◆ EXERCISE MATERIAL
-=-=-
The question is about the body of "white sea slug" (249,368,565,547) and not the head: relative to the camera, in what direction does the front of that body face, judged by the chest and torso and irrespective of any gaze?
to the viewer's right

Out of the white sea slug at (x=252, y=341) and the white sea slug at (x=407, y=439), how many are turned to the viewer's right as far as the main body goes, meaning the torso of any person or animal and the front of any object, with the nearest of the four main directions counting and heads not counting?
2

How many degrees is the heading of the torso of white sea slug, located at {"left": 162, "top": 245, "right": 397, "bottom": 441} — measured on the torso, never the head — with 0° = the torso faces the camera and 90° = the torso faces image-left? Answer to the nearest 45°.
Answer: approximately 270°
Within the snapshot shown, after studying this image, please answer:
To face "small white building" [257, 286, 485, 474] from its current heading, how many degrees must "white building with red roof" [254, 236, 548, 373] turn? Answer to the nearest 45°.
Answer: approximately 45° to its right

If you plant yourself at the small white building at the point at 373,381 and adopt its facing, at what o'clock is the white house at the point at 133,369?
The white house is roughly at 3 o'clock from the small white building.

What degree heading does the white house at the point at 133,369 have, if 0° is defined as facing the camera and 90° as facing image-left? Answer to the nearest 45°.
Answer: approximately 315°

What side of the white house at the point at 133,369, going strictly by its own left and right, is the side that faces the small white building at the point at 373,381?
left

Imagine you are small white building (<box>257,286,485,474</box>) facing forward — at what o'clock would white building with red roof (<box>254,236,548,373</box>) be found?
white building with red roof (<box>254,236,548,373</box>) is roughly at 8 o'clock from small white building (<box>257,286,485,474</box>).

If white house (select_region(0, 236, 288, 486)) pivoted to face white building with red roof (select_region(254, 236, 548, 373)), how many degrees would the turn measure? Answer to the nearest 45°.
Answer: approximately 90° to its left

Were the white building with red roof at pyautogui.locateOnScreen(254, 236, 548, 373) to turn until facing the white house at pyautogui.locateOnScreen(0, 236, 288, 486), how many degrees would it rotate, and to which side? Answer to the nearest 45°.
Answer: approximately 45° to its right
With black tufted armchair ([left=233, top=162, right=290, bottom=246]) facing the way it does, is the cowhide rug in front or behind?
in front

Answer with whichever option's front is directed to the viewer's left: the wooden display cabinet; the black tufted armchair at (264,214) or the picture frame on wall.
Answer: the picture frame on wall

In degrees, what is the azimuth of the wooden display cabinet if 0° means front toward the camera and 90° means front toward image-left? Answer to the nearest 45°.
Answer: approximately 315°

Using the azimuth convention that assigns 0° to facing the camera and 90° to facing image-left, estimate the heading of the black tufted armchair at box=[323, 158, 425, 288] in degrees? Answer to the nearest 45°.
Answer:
-=-=-
Can you lay out, as a numbered list, the lines from the start of the entries through the line containing "Answer: approximately 270°", inclusive, leaving out blank lines?

1. The question is about the body of "white sea slug" (249,368,565,547) and not the head: relative to the camera, in what direction does the front of that body face, judged by the chest and torso and irrespective of any gaze?
2. to the viewer's right
3. Out of the white sea slug at (x=252, y=341) and the white sea slug at (x=407, y=439), how many are turned to the viewer's right as far as the main body goes, meaning the torso of any person or animal and the front of any object, with the nearest of the four main directions counting and heads not counting?
4. 2
5. How many degrees is the heading of the torso of white sea slug, located at {"left": 162, "top": 245, "right": 397, "bottom": 441} — measured on the torso, never the head — with 0° = the torso faces the camera and 90° = the torso faces image-left? Answer to the nearest 45°.
6. Answer: approximately 270°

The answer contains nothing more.